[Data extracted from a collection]
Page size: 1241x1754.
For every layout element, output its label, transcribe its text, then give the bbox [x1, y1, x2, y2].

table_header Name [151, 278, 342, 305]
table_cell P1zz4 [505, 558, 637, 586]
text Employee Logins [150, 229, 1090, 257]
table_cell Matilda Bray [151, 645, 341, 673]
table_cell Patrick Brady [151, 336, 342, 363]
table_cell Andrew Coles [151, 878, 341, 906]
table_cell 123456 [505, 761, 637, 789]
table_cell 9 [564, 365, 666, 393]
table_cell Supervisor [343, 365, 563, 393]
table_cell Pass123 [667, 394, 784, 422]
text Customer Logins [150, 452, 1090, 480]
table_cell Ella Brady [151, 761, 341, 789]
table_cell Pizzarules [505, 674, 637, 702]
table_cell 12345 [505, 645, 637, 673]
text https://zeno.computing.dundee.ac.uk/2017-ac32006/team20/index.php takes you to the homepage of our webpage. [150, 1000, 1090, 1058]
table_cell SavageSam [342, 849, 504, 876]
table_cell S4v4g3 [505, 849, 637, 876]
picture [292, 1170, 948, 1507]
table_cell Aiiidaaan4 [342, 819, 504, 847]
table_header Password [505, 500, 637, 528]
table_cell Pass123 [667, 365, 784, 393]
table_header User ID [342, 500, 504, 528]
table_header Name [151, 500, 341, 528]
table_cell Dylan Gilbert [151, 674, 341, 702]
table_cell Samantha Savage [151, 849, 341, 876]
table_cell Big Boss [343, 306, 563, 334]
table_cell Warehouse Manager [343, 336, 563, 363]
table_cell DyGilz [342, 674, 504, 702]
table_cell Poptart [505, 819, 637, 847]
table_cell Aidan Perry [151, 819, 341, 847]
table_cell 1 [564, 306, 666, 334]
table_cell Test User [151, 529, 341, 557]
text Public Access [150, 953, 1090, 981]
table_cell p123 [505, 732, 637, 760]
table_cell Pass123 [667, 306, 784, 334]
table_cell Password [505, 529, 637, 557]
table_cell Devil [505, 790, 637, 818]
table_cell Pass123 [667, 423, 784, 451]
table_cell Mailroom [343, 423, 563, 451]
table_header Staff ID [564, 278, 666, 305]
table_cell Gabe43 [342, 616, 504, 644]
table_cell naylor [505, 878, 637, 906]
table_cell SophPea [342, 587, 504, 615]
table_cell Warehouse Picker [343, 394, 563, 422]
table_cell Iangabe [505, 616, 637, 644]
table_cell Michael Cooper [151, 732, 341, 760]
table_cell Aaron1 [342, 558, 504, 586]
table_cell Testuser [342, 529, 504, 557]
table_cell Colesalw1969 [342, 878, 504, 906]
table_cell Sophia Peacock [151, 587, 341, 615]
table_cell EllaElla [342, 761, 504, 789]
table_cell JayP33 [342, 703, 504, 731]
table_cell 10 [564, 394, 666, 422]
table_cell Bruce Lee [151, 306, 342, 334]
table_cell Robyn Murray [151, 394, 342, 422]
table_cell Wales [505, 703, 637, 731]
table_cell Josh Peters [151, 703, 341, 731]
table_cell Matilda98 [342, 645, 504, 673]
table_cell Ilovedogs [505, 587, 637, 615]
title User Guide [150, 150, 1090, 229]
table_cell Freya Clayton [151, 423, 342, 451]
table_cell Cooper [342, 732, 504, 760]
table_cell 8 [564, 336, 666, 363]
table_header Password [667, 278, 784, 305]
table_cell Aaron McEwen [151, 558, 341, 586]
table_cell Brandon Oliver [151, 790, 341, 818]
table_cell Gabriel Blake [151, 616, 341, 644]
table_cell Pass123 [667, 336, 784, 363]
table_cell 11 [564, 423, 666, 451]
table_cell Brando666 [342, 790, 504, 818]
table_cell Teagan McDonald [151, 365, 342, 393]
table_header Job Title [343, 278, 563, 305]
---
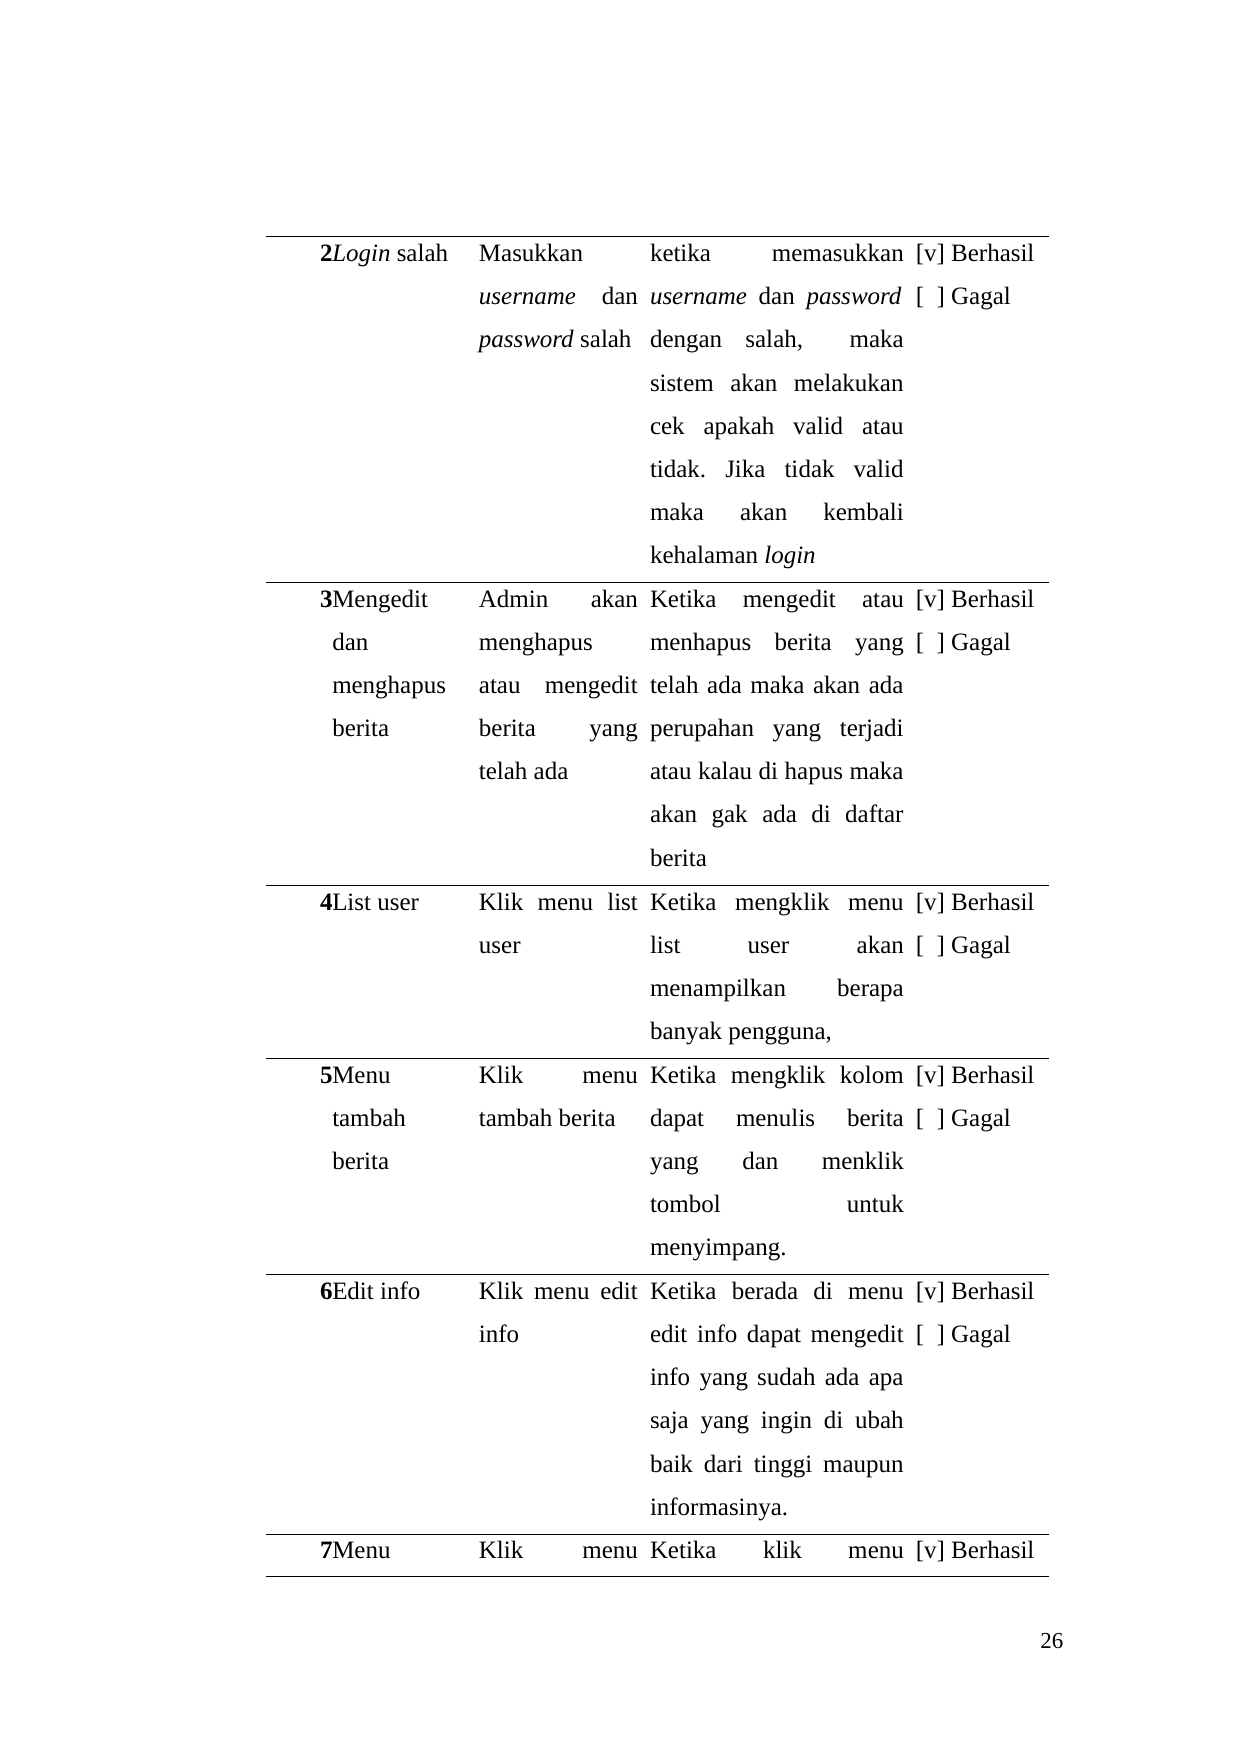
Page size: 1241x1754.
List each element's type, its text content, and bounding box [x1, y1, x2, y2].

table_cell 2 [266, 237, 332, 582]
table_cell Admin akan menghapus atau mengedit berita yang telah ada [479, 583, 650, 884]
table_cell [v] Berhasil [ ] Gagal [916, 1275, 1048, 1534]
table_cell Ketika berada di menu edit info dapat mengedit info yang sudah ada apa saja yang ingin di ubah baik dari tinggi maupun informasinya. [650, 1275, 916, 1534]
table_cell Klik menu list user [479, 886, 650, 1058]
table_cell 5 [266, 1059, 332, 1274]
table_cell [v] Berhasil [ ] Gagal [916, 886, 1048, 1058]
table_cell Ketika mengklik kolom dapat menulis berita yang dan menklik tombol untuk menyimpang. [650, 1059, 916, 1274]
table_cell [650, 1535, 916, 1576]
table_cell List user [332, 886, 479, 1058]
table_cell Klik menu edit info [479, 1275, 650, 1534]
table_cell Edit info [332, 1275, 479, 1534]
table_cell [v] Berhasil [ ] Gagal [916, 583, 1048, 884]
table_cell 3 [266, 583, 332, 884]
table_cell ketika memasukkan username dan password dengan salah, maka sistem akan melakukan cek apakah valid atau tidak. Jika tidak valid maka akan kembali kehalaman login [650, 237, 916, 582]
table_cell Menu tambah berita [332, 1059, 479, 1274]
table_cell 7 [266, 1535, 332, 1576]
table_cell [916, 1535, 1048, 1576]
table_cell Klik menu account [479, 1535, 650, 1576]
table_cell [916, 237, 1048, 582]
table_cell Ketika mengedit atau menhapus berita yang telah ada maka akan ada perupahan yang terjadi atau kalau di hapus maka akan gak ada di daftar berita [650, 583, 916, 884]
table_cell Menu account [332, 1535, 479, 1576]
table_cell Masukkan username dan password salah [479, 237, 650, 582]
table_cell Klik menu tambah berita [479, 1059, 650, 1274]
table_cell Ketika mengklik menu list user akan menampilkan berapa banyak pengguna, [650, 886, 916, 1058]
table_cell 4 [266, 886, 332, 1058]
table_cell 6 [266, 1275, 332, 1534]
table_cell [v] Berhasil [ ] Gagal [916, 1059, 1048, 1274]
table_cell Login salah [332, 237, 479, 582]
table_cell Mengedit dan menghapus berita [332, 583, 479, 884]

Task to complete | Check each line of the records above, and copy those that hold the word "salah".

Written answer |
table_cell ketika memasukkan username dan password dengan salah, maka sistem akan melakukan cek apakah valid atau tidak. Jika tidak valid maka akan kembali kehalaman login [650, 237, 916, 582]
table_cell Masukkan username dan password salah [479, 237, 650, 582]
table_cell Login salah [332, 237, 479, 582]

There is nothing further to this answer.